He describes how the Arab Spring of 2011 largely came about because bread prices were no longer guaranteed in North Africa, due to shortages and the increase in grain prices. It swept away the governments in a rising tide of disdain and anger because food shortages led to revolt.
Vulnerability is endemic in the system and we have been protected from it for decades. But unless we develop skills now, then how can we handle future threats to our stability? How do we toughen up for a time when we may not be able to predict food chains?
Nature, despoiled by pollution, is under threat. World order is under threat by forces that seek to change the balance of power to their advantage. Vulnerability is the new ingredient. And with a world of leaders incapable, it seems, of second guessing the next crisis – which in many ways helps increase our vulnerability – we are at sea. And at such times we should be looking to increasing our resilience to new challenges.
So much has changed in the last two or three years that we are living in a different world. It is a world of challenges but also of great opportunities. Opportunities to break through our terrible dependency on consumerism and entertainment, on distraction and a preoccupation with appearances; the appearance of democracy, where we are more worried about changing words and avoiding offence than challenging the underlying causes of oppression.
Poverty is the biggest game changer in the world. It is often dressed up in nationalistic or religious rhetoric. But poverty underlies most of our problems and makes people more vulnerable. If we want to sort society out so it is more just and equal then we must sweep away the evils of poverty which rots the very structure of our society.
I am surprised how more preoccupied we are with the appearance of things than with the things themselves. We have yet to wholeheartedly embrace the reality of our environment’s degradation. We have yet to tackle the poor thinking that turns even young children into supporters of the vast wealth holders and their social media businesses. We have yet to come to terms with the constant need, it seems, to make merely tokenistic gestures in support of people living in oppression.
Resilience has become a buzzword in government, with their ‘levelling up’ agenda. It does not matter to me that the word has become fashionable and has been fetishised in this way. It is important that we move our world into a place where ducking and diving, bobbing and weaving can be the norm. We have to educate people into developing the skills to tackle the threats we face around environment and political/military issues. Face up to the fact that, sometimes, guns and bombs can be used to keep people away from threatening your peace.

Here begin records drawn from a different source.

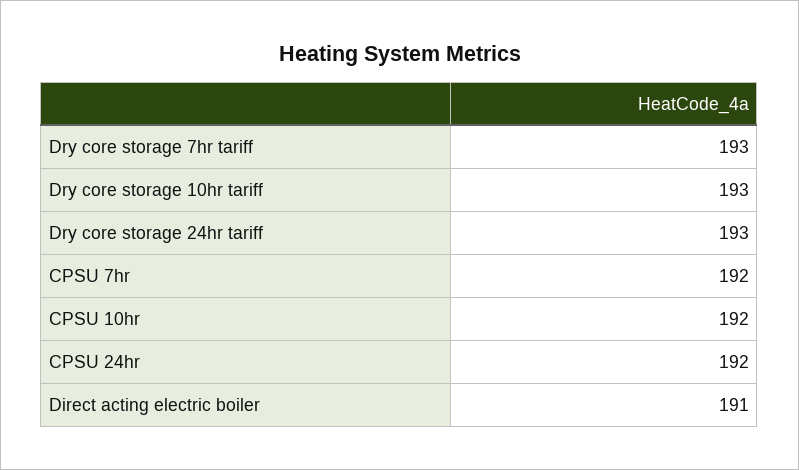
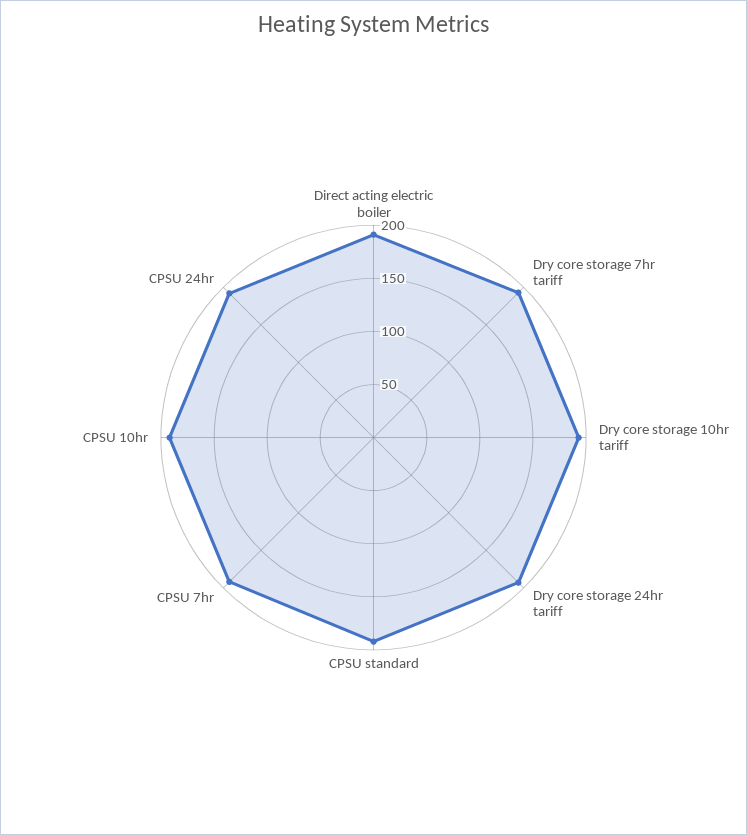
  {
    "Dry core storage 7hr tariff": 193,
    "Dry core storage 10hr tariff": 193,
    "Dry core storage 24hr tariff": 193,
    "CPSU 7hr": 192,
    "CPSU 10hr": 192,
    "CPSU 24hr": 192,
-   "Direct acting electric boiler": 191
+   "Direct acting electric boiler": 191,
+   "CPSU standard": 190
  }

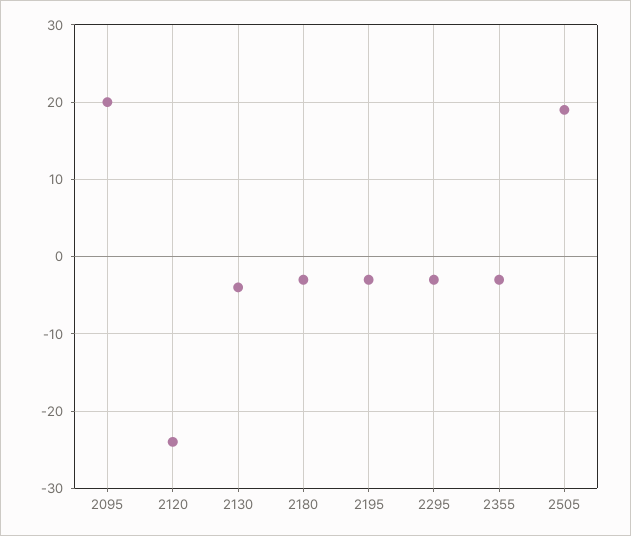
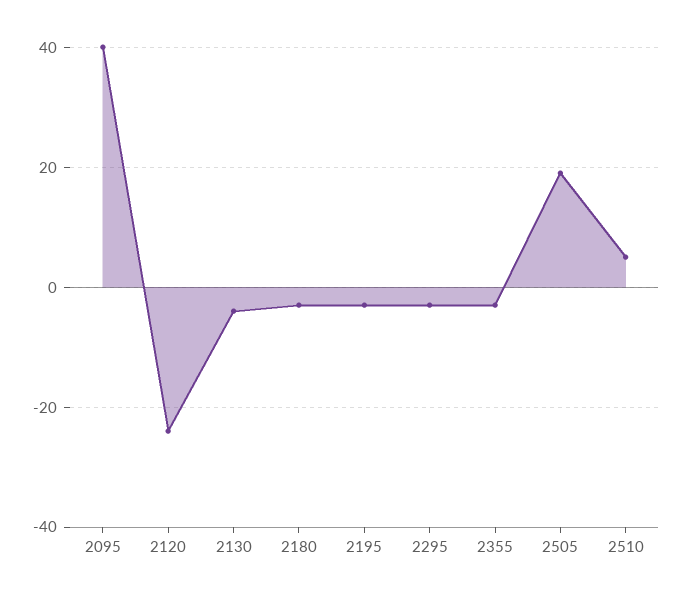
  {
-   "2095": 20,
+   "2095": 40,
    "2120": -24,
    "2130": -4,
    "2180": -3,
    "2195": -3,
    "2295": -3,
    "2355": -3,
-   "2505": 19
+   "2505": 19,
+   "2510": 5
  }

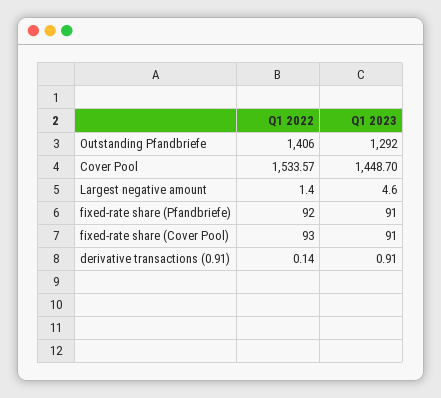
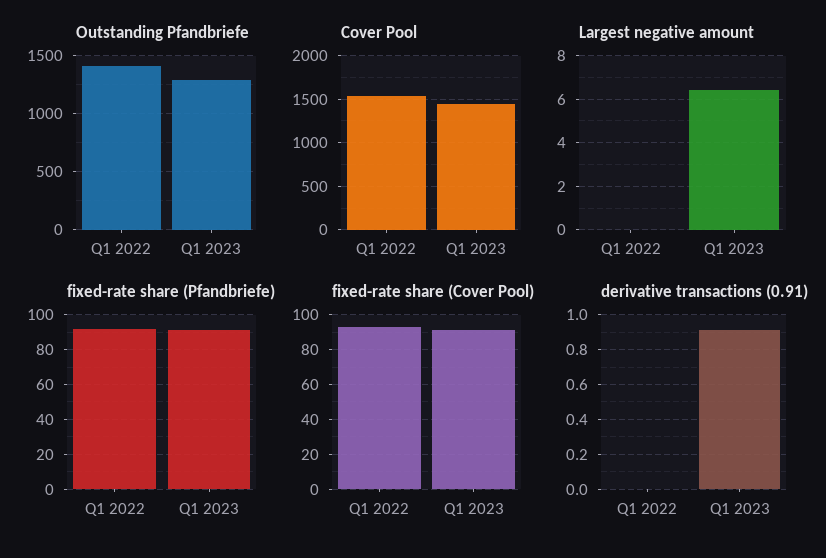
  {
    "Outstanding Pfandbriefe": {
      "Q1 2022": 1406,
      "Q1 2023": 1292
    },
    "Cover Pool": {
      "Q1 2022": 1533.57,
      "Q1 2023": 1448.7
    },
    "Largest negative amount": {
-     "Q1 2022": 1.4,
+     "Q1 2022": 0,
-     "Q1 2023": 4.6
+     "Q1 2023": 6.5
    },
    "fixed-rate share (Pfandbriefe)": {
      "Q1 2022": 92,
      "Q1 2023": 91
    },
    "fixed-rate share (Cover Pool)": {
      "Q1 2022": 93,
      "Q1 2023": 91
    },
    "derivative transactions (0.91)": {
-     "Q1 2022": 0.14,
+     "Q1 2022": 0,
      "Q1 2023": 0.91
    }
  }

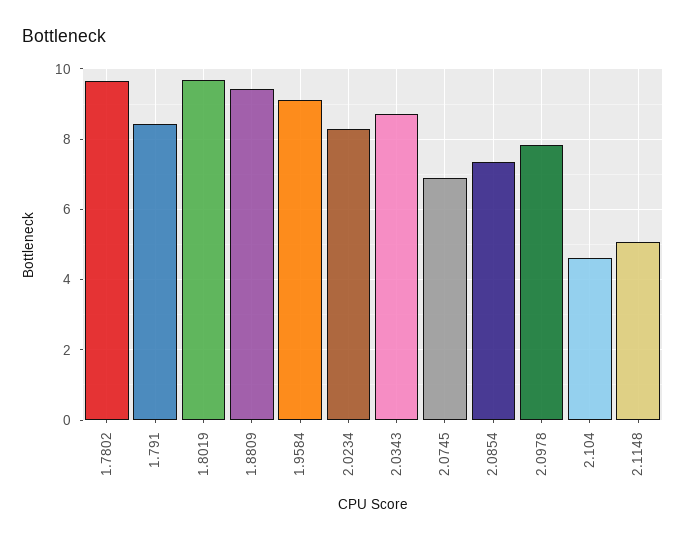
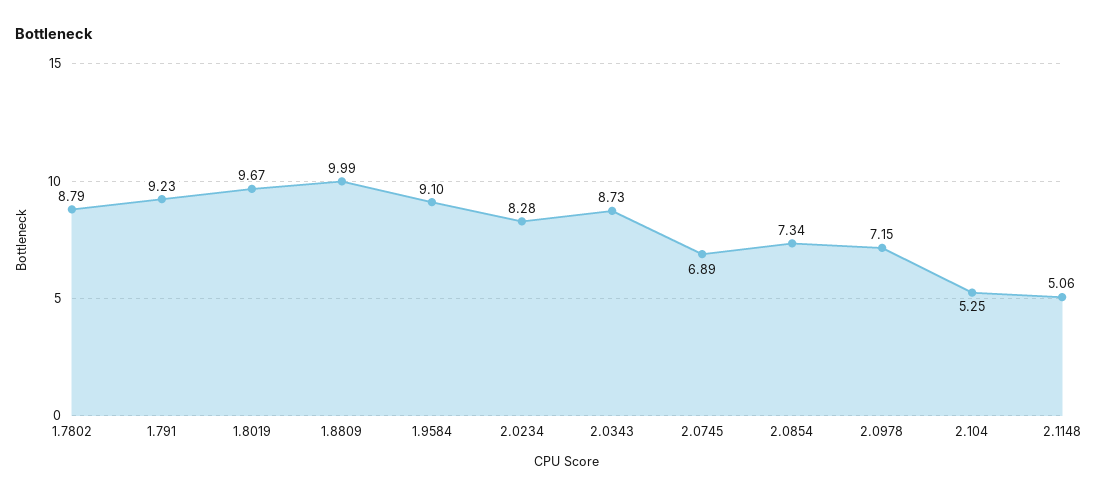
  {
-   "1.7802": 9.6,
+   "1.7802": 8.79,
-   "1.791": 8.4,
+   "1.791": 9.23,
    "1.8019": 9.67,
-   "1.8809": 9.4,
+   "1.8809": 9.99,
    "1.9584": 9.1,
    "2.0234": 8.28,
    "2.0343": 8.73,
    "2.0745": 6.89,
    "2.0854": 7.34,
-   "2.0978": 7.8,
+   "2.0978": 7.15,
-   "2.104": 4.6,
+   "2.104": 5.25,
    "2.1148": 5.06
  }

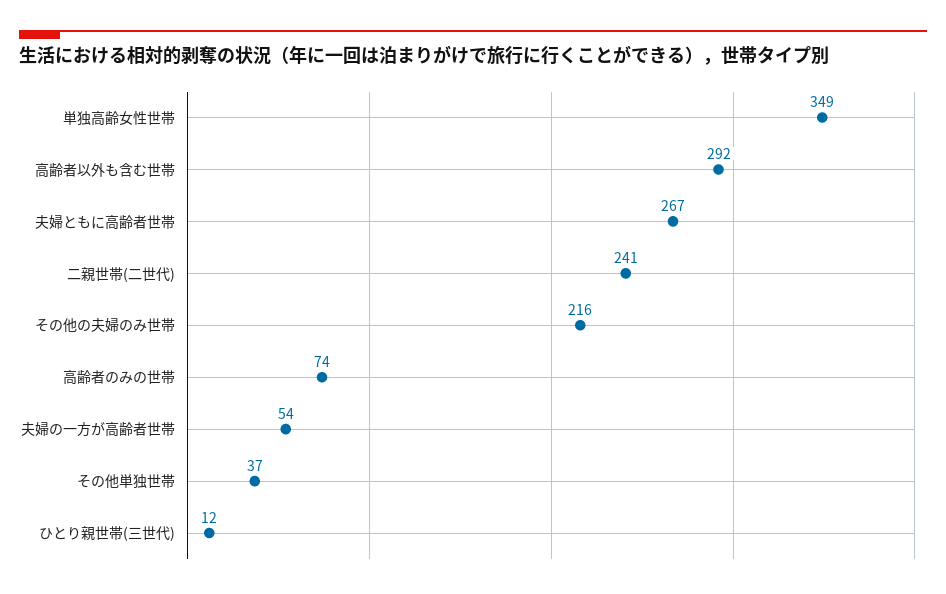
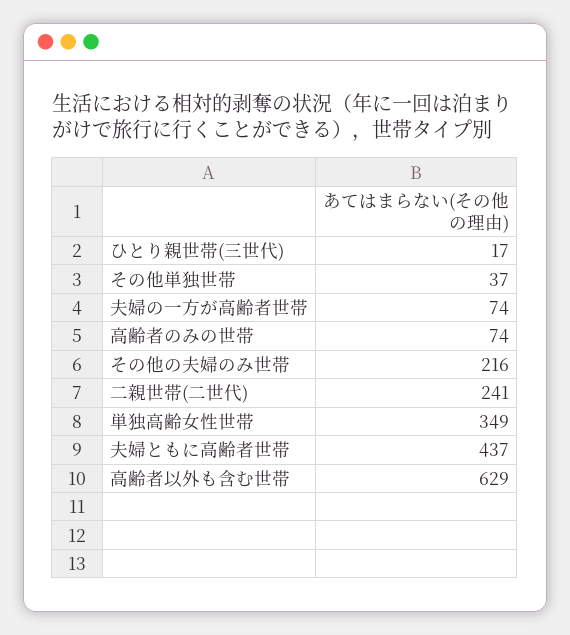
  {
    "単独高齢女性世帯": 349,
-   "高齢者以外も含む世帯": 292,
+   "高齢者以外も含む世帯": 629,
-   "夫婦ともに高齢者世帯": 267,
+   "夫婦ともに高齢者世帯": 437,
    "二親世帯(二世代)": 241,
    "その他の夫婦のみ世帯": 216,
    "高齢者のみの世帯": 74,
-   "夫婦の一方が高齢者世帯": 54,
+   "夫婦の一方が高齢者世帯": 74,
    "その他単独世帯": 37,
-   "ひとり親世帯(三世代)": 12
+   "ひとり親世帯(三世代)": 17
  }

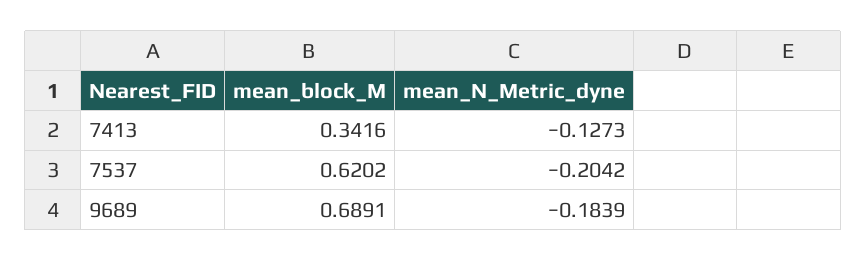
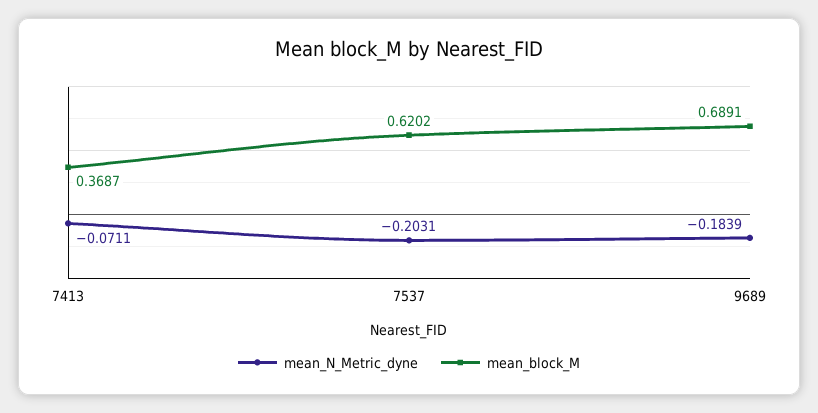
  {
    "mean_block_M": {
-     "7413": 0.3416,
+     "7413": 0.3687,
      "7537": 0.6202,
      "9689": 0.6891
    },
    "mean_N_Metric_dyne": {
-     "7413": -0.1273,
+     "7413": -0.0711,
-     "7537": -0.2042,
+     "7537": -0.2031,
      "9689": -0.1839
    }
  }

Most of all we need to inculcate in people the skills to take on challenges, and that cannot be done by bubble-wrapping people. Surrounding them only with others who agree with them. How are they going to become resilient if they only get to know people of like mind?
If I learned anything in my rise out of poverty and crime, it was to take on skills that allowed you to survive oppression and need, want and hunger, violence and aggression. I would not recommend that road to anyone. But I would want to extract from that experience, the experience of millions, that being adaptable and tougher makes good survival sense.
We must throw away the bubble wrap, and extricate our heads from the social media cloud, if we are to survive in this ever-changing world.